Laut dem bisherigen (unterzeichneten) Entwurf für das globale Abkommen verpflichten sich die Länder, bis 2050 "im Einklang mit der Natur zu leben". Dafür werden 21 "Ziele für dringende Maßnahmen" formuliert. So sollen 30 Prozent der Fläche an Land und im Meer bis 2030 unter Schutz gestellt werden und die Ausgaben für den Artenschutz innerhalb eines Jahrzehnts auf umgerechnet 173 Milliarden Euro jährlich steigen. Der Einsatz von Pestiziden in der Landwirtschaft soll um zwei Drittel reduziert werden, die Verschwendung von Lebensmitteln und Ressourcen halbiert sowie die Umweltverschmutzung mit Kunststoffen gestoppt werden.

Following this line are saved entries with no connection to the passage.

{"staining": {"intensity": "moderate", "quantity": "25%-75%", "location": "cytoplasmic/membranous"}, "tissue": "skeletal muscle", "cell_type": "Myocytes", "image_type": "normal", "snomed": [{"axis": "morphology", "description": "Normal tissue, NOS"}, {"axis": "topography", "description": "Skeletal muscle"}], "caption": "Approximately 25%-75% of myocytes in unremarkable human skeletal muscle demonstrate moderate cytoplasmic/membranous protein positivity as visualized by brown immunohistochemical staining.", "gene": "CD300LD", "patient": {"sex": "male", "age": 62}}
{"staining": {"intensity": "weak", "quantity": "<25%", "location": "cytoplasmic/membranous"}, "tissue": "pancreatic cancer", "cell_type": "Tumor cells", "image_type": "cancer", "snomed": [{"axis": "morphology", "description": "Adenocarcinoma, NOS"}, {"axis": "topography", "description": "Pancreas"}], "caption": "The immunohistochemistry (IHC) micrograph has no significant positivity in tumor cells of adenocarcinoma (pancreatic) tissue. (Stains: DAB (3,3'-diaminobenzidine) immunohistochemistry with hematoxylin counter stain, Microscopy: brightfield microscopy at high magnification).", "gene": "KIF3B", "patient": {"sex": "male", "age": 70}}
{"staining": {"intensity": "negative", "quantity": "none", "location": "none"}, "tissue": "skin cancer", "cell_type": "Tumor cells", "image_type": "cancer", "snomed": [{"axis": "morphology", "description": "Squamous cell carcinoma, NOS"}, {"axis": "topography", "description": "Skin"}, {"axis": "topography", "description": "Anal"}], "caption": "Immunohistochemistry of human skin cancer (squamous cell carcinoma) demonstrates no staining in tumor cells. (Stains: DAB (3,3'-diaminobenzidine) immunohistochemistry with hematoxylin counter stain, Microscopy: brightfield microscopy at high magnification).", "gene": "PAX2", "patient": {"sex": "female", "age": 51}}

Schon jetzt kann die chinesische Regierung auf dem Weg dorthin international richtungsweisende Ergebnisse vorweisen: So hat sie mit den "roten Linien" (Red-Line-Strategy) als erste Nation den Abschluss eines gigantischen Umweltschutzprojektes angekündigt, welches bereits 2017 zum Erhalt der Biodiversität eingeführt wurde – und nicht weniger als 25 Prozent des Landes umfasst. Bei diesen "roten Linien" handelt es sich im übertragenen Sinne um Grundlinien und Lebensadern in Regionen, die Chinas ökologische Balance sichern. Diese Gebiete unterliegen strengen Umweltschutzauflagen. Geschützt werden dort unter anderem die Biodiversität, Wasser- und Bodenressourcen; stabilisiert werden die Küstenökologie und der Wüstensand. Zudem geht es in den Red-Line-Zonen um Aufforstungs- und Wiederherstellungsmaßnahmen sowie das Verbot von Entwicklungs- und Bauaktivitäten.
Eine Luftaufnahme zeigt die Herbstszenerie des Euphrat-Pappel-Waldes im Ejin-Banner in der Autonomen Region Innere Mongolei in Nordchina, 18. Oktober 2020. (Xinhua/Liu Lei)
Allein in der nordchinesischen Region Innere Mongolei wurde mehr als die Hälfte der Fläche als Schutzzone deklariert. Diese 596.900 Quadratkilometer, die etwa der Größe der iberischen Halbinsel entsprechen, umfassen Grasland, Wälder und Feuchtgebiete. Dazu kommen 182 Naturschutzgebiete und weitere 24 geplante Vorhaben dieser Art.
Insgesamt 11.800 Naturschutzgebiete gab es bereits Ende 2019 in China. Und es werden stetig mehr. Denn die atemberaubende Schönheit und Natur des Landes wird nicht allein durch die chinesische Regierung geschützt, sondern auch mit viel Eifer und Überzeugung seitens der Bevölkerung. Deshalb wurde die Red-Line-Strategie in den 14. Fünfjahresplan übernommen.
Nicht nur um das Qinghai-Tibet-Plateau, die Qinling-Berge, das Jangtse-Becken und den Gelben Fluss ziehen sich die "roten Linien" – sie markieren auch die spektakulären Landschaften und Lebensräume seltener Tiere in der Region Yunnan. Wenn man so will, retteten die "roten Linien" auch den kleinen Wildelefanten Longlong.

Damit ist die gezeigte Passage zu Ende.